Stored items from a collection
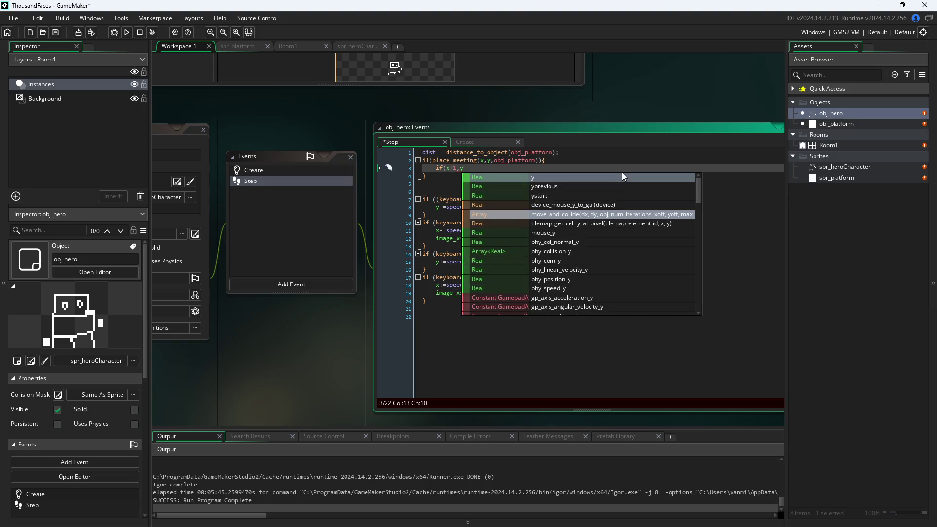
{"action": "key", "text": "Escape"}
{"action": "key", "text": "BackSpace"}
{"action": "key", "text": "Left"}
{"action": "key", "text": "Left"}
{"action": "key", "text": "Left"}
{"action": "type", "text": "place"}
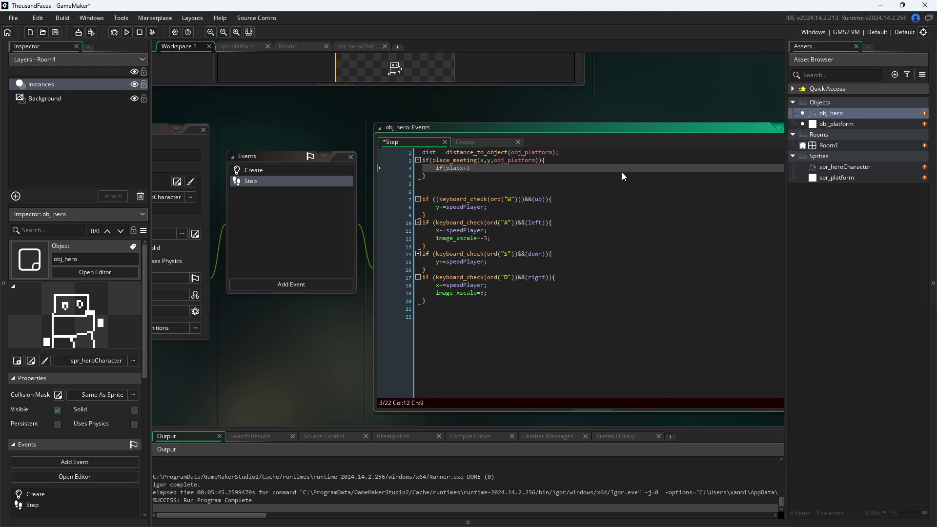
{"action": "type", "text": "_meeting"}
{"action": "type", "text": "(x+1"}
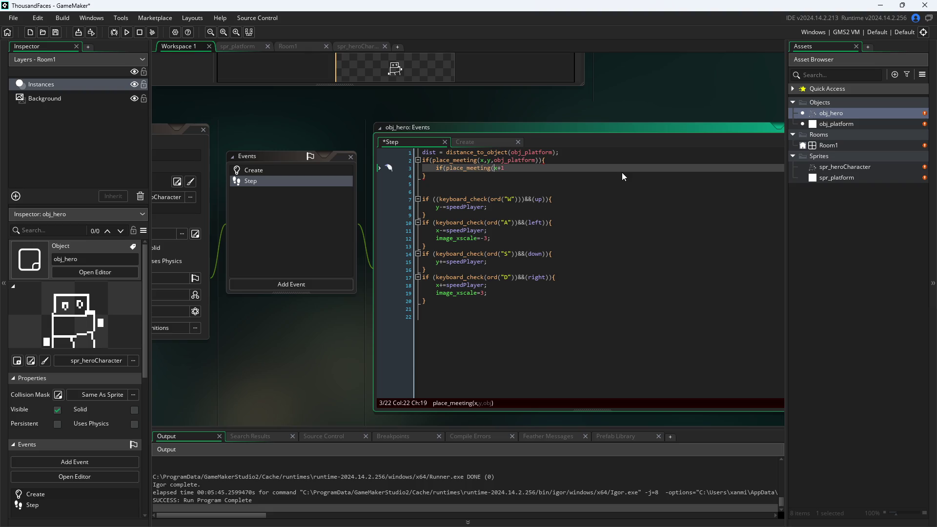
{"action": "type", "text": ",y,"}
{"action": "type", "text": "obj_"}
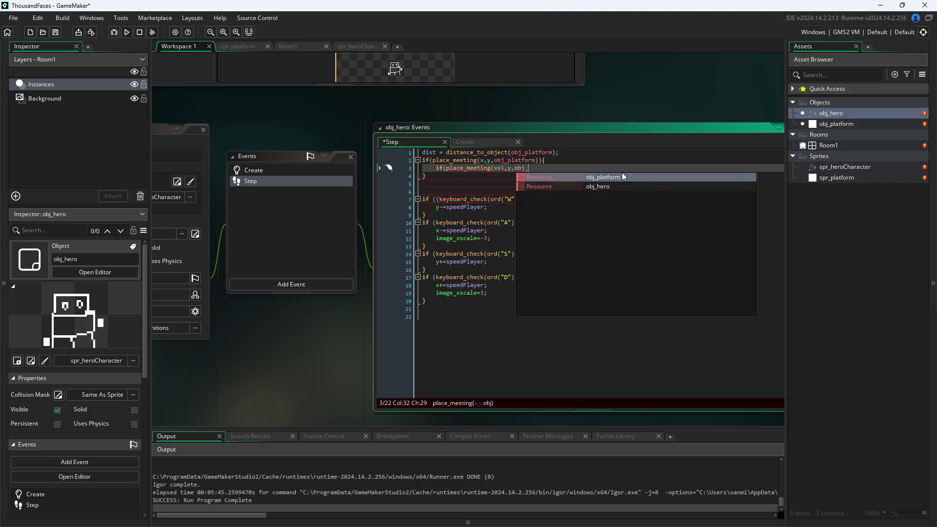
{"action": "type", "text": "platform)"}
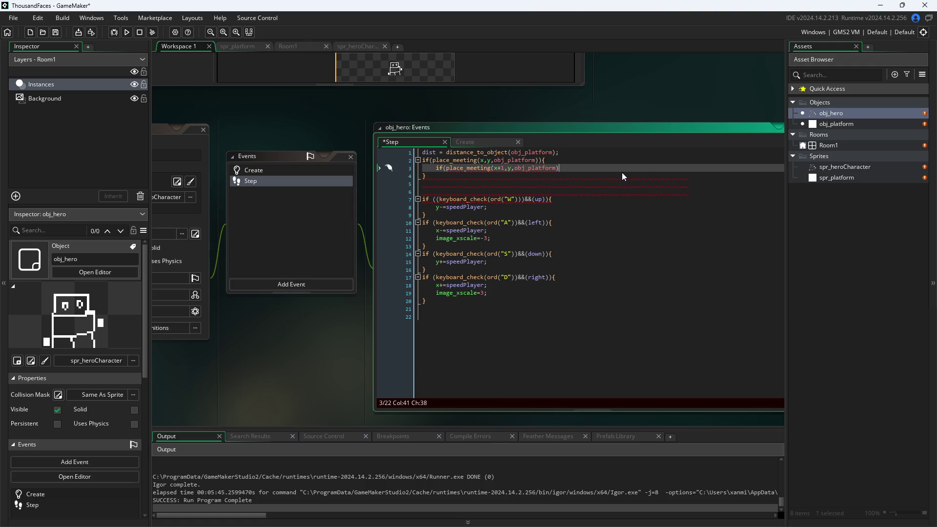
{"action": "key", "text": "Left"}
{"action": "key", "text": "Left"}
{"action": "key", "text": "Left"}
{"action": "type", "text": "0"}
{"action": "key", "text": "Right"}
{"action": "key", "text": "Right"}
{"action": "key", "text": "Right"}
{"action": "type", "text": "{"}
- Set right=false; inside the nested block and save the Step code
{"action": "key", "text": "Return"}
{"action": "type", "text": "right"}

__EXERCISE__
Wherever the string "type" occurs in the records, copy the line it is in.

__ANSWER__
{"action": "type", "text": "place"}
{"action": "type", "text": "_meeting"}
{"action": "type", "text": "(x+1"}
{"action": "type", "text": ",y,"}
{"action": "type", "text": "obj_"}
{"action": "type", "text": "platform)"}
{"action": "type", "text": "0"}
{"action": "type", "text": "{"}
{"action": "type", "text": "right"}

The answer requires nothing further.